Local News

Fighting the odds

Joel Magalnick

By Joel Magalnick, Editor, JTNews

Though the story of Operation Moses, the mass airlifts that took Ethiopian Jews from Addis Ababa to a new homeland in Israel, has been hailed as a major success in its planning and execution, what has happened once they got there has not always been so positive. The vast majority of Ethiopians that made it to the Jewish State have been absorbed, but stuck in their own ghettoes, out of sight of most native Israelis.
Poverty is the norm, alcohol and drug use are widespread, and even the traditional family structure has, in many cases, disintegrated: Older Ethiopians brought over have not learned Hebrew and are therefore unable to communicate outside of their immediate environs. Their children, who have been better assimilated into the culture, would rather not look at what they consider their parents’ backward culture, and refuse to help out. At the same time, the younger generations are not receiving the education they need to excel in the fast-moving, high-tech Israeli society.

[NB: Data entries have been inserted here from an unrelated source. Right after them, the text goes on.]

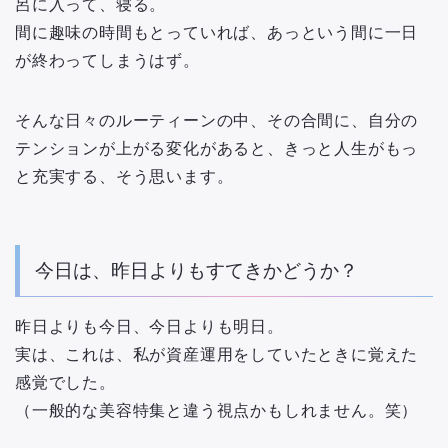
呂に入って、寝る。
間に趣味の時間もとっていれば、あっという間に一日
が終わってしまうはず。
そんな日々のルーティーンの中、その合間に、自分の
テンションが上がる変化があると、きっと人生がもっ
と充実する、そう思います。
今日は、昨日よりもすてきかどうか？
昨日よりも今日、今日よりも明日。
実は、これは、私が資産運用をしていたときに覚えた
感覚でした。
（一般的な美容特集と違う視点かもしれません。笑）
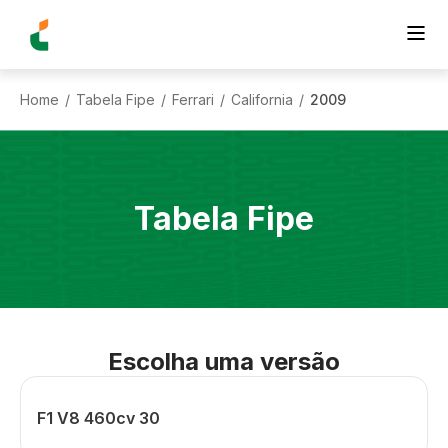
Home
Tabela Fipe
Ferrari
California
2009
/
/
/
/
Tabela Fipe
Escolha uma versão
F1 V8 460cv 30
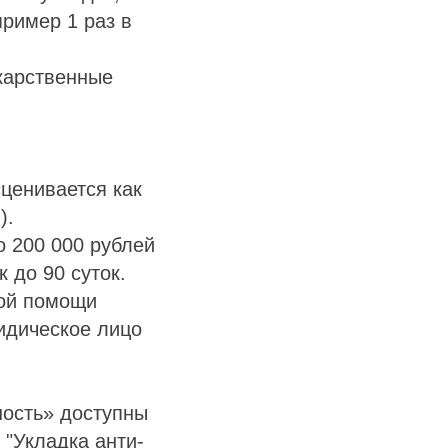
пример 1 раз в
карственные
ценивается как
).
о 200 000 рублей
 до 90 суток.
вой помощи
ридическое лицо
ность» доступны
"Укладка анти-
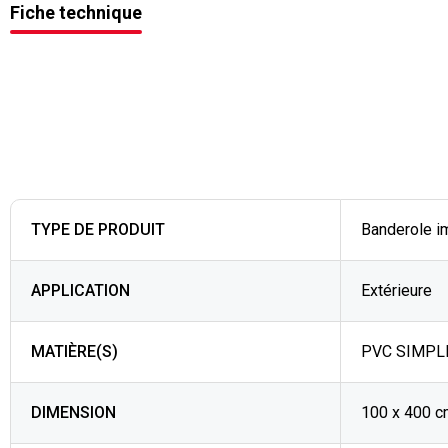
Fiche technique
TYPE DE PRODUIT
Banderole i
APPLICATION
Extérieure
MATIÈRE(S)
PVC SIMPLE
DIMENSION
100 x 400 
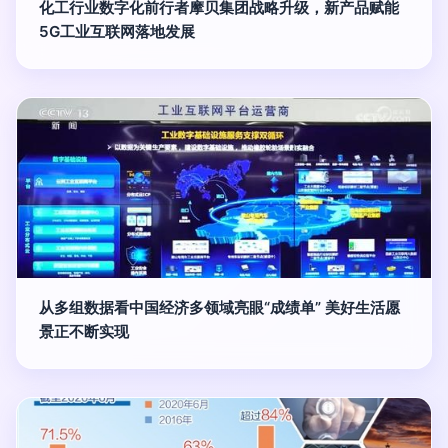
化工行业数字化前行者摩贝集团战略升级，新产品赋能
5G工业互联网落地发展
从多组数据看中国经济多领域亮眼“成绩单” 美好生活愿
景正不断实现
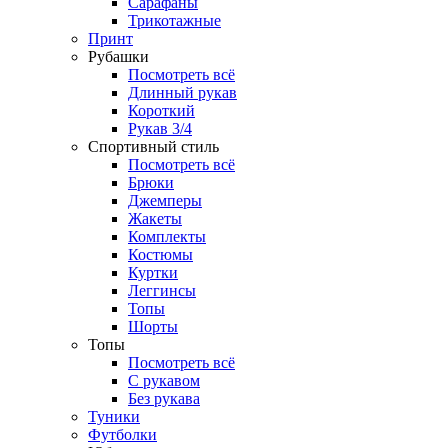
Сарафаны
Трикотажные
Принт
Рубашки
Посмотреть всё
Длинный рукав
Короткий
Рукав 3/4
Спортивный стиль
Посмотреть всё
Брюки
Джемперы
Жакеты
Комплекты
Костюмы
Куртки
Леггинсы
Топы
Шорты
Топы
Посмотреть всё
C рукавом
Без рукава
Туники
Футболки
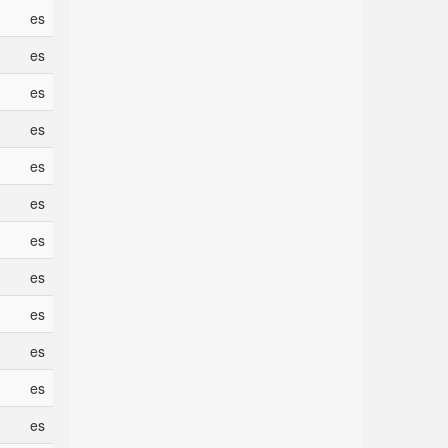
es
es
es
es
es
es
es
es
es
es
es
es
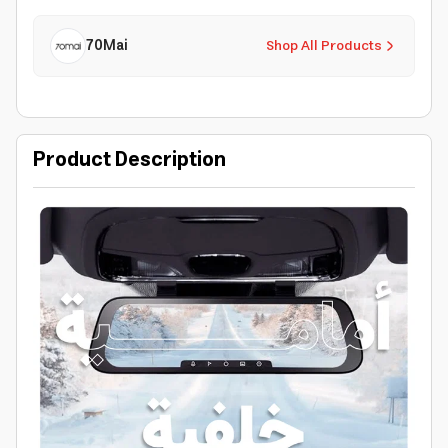
70Mai
Shop All Products
Product Description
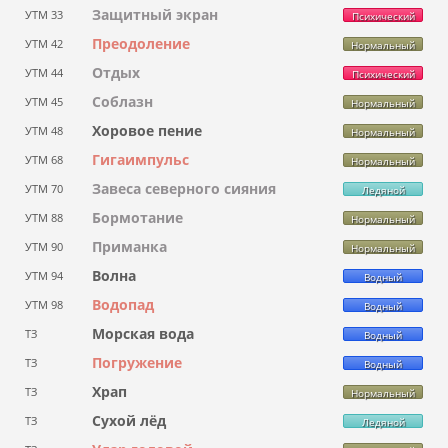
Защитный экран
УТМ 33
Психический
Преодоление
УТМ 42
Нормальный
Отдых
УТМ 44
Психический
Соблазн
УТМ 45
Нормальный
Хоровое пение
УТМ 48
Нормальный
Гигаимпульс
УТМ 68
Нормальный
Завеса северного сияния
УТМ 70
Ледяной
Бормотание
УТМ 88
Нормальный
Приманка
УТМ 90
Нормальный
Волна
УТМ 94
Водный
Водопад
УТМ 98
Водный
Морская вода
ТЗ
Водный
Погружение
ТЗ
Водный
Храп
ТЗ
Нормальный
Сухой лёд
ТЗ
Ледяной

So it’s a welcome opportunity to find an Ethiopian Jew that has overcome these barriers and found a measure of success in her adopted country. Bat-El Shmueli is one of those Ethiopians. Shmueli spent a few days in Seattle at the end of January during a tour of U.S. cities to tell her story and talk about what’s happening with Israel’s Ethiopian immigrants.

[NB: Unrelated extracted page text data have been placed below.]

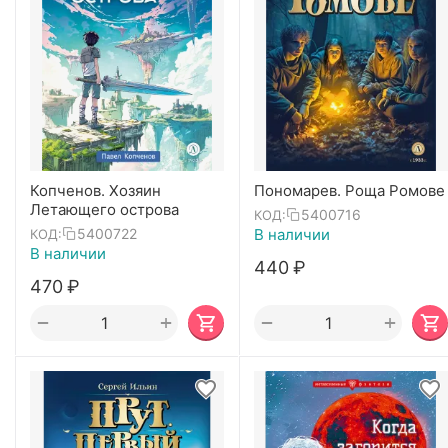
Копченов. Хозяин
Пономарев. Роща Ромове
Летающего острова
5400716
КОД:
В наличии
5400722
КОД:
В наличии
‍440‍
₽
‍470‍
₽
+
+
−
−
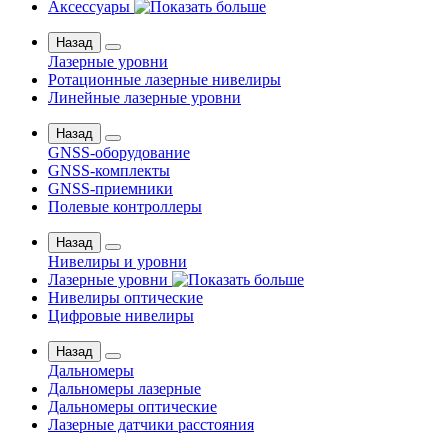
Аксессуары
Назад
Лазерные уровни
Ротационные лазерные нивелиры
Линейные лазерные уровни
Назад
GNSS-оборудование
GNSS-комплекты
GNSS-приемники
Полевые контроллеры
Назад
Нивелиры и уровни
Лазерные уровни
Нивелиры оптические
Цифровые нивелиры
Назад
Дальномеры
Дальномеры лазерные
Дальномеры оптические
Лазерные датчики расстояния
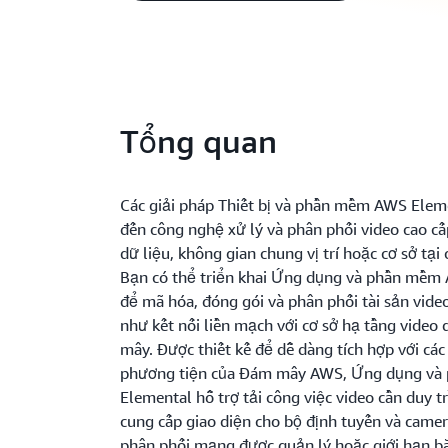
Tổng quan
Các giải pháp Thiết bị và phần mềm AWS Elem
đến công nghệ xử lý và phân phối video cao c
dữ liệu, không gian chung vị trí hoặc cơ sở tại
Bạn có thể triển khai Ứng dụng và phần mềm
để mã hóa, đóng gói và phân phối tài sản vide
như kết nối liền mạch với cơ sở hạ tầng video
mây. Được thiết kế để dễ dàng tích hợp với các
phương tiện của Đám mây AWS, Ứng dụng v
Elemental hỗ trợ tải công việc video cần duy tr
cung cấp giao diện cho bộ định tuyến và camer
phân phối mạng được quản lý hoặc giới hạn b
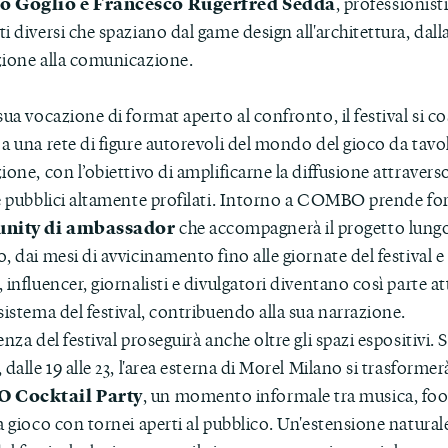
o Goglio e Francesco Rugerfred Sedda
, professionist
i diversi che spaziano dal game design all'architettura, dall
zione alla comunicazione.
sua vocazione di format aperto al confronto, il festival si co
a una rete di figure autorevoli del mondo del gioco da tavol
ione, con l’obiettivo di amplificarne la diffusione attravers
 e pubblici altamente profilati. Intorno a COMBO prende f
nity di ambassador
che accompagnerà il progetto lungo 
, dai mesi di avvicinamento fino alle giornate del festival e 
 influencer, giornalisti e divulgatori diventano così parte at
sistema del festival, contribuendo alla sua narrazione.
enza del festival proseguirà anche oltre gli spazi espositivi. 
 dalle 19 alle 23, l'area esterna di Morel Milano si trasformer
 Cocktail Party
, un momento informale tra musica, foo
a gioco con tornei aperti al pubblico. Un'estensione natural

Shmueli’s family, as well as the other Jews in her village in Ethiopia, had to practice their religion in secret, she says — other villagers believed the fallacies of Jews “eating children” and “drinking their blood.”
“My dad said he didn’t want this life,” Shmueli says.

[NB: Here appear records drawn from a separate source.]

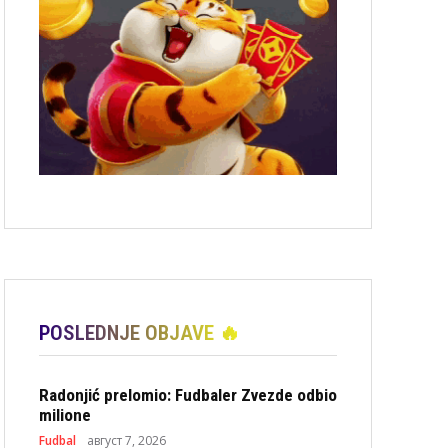
POSLEDNJE OBJAVE 🔥
Radonjić prelomio: Fudbaler Zvezde odbio
milione
Fudbal
август 7, 2026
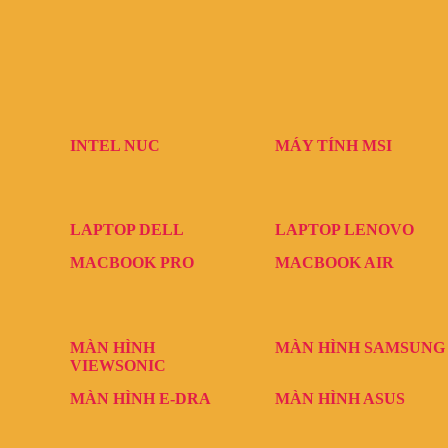
INTEL NUC
MÁY TÍNH MSI
LAPTOP DELL
LAPTOP LENOVO
MACBOOK PRO
MACBOOK AIR
MÀN HÌNH
MÀN HÌNH SAMSUNG
VIEWSONIC
MÀN HÌNH E-DRA
MÀN HÌNH ASUS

So he felt lucky when he was able to move his family — Shmueli and her four siblings — to Addis Ababa, where they stayed for about two weeks before being airlifted. After a stop in Rome, they arrived in Israel.
“My daddy, who was 80, he cried,” Shmueli says. “I’d never seen him cry.”
But when the Ethiopian immigrants first came to Jerusalem, which they expected to look like it had “in Moses’ time,” they were in for a rude awakening: “It’s so fast, so modern,” Shmueli says. “They lost themselves.”
Shmueli says she was determined to become a part of Israeli culture and rise above the poverty so many of her fellow countrymen found themselves in. She had spent eight months in a Hebrew-language ulpan after her arrival at the age of 11 and attended a boarding school, where she was sponsored by a family that helped her to pay for incidentals. Catching up to her fellow students, most of whom were native Hebrew speakers, was difficult, she says, but she managed to do it. Upon graduation, Shmueli joined the Israeli Defense Forces, where she served in a unit comparable to the Navy SEALS, all the while working to help support her family after her father’s death.
Still, from her humble beginnings to her military service, “I felt 100 percent Israeli,” Shmueli says.
Feeling Israeli didn’t make her feel Jewish, however. Upon her release from the IDF, she spent some time in New York — “I said after two weeks, ‘I’m not going to find myself,’” she says — and then to Los Angeles, where she met several Jews and became a part of that community.
“Now I had the answers,” she says, and after a year she moved back to Israel, where she married a man she had met during her army service. She earned degrees in Jewish Studies and Teaching from the University of Haifa, and was also a dancer in the famed Escesta Ethiopian troupe.
She is now 29 and has two children. The family lives in an artists’ village called Hod, located near Haifa, where her husband is a sculptor.
But during her dance career and through her 20s, Shmueli reconnected to the Ethiopian culture she had tried to escape from as a teen, and found a people that had in many ways been left behind.
“For most of the Ethiopian community, it’s hard,” she says. “Parents need children, the children say, ‘leave me alone.’
“Most of them live in a bad area, and most of them blame the government,” she adds. “We see a lot of drugs, alcohol, bad things.”
Some of the better performing students do go to university, while some of the younger Ethiopians have tried to make their situation better through learning programs that include arts, music and dance.
“They have a chance to build themselves,” Shmueli says.
Programs have also been initiated to help with the older generations, for things including such simple acts as self-expression — Shmueli’s own parents had never said “I love you” to her, she says.
“It’s easy for [my mother] to tell me in Hebrew,” she says. “In Amharic they don’t have these words.”
So to do her part to help her community, Shmueli began to travel to places like Seattle to tell her story and to try to give American Jews more insight into what Ethiopian Israelis face each day in their new home.
The contact, she says, “has given us a lot of optimism.”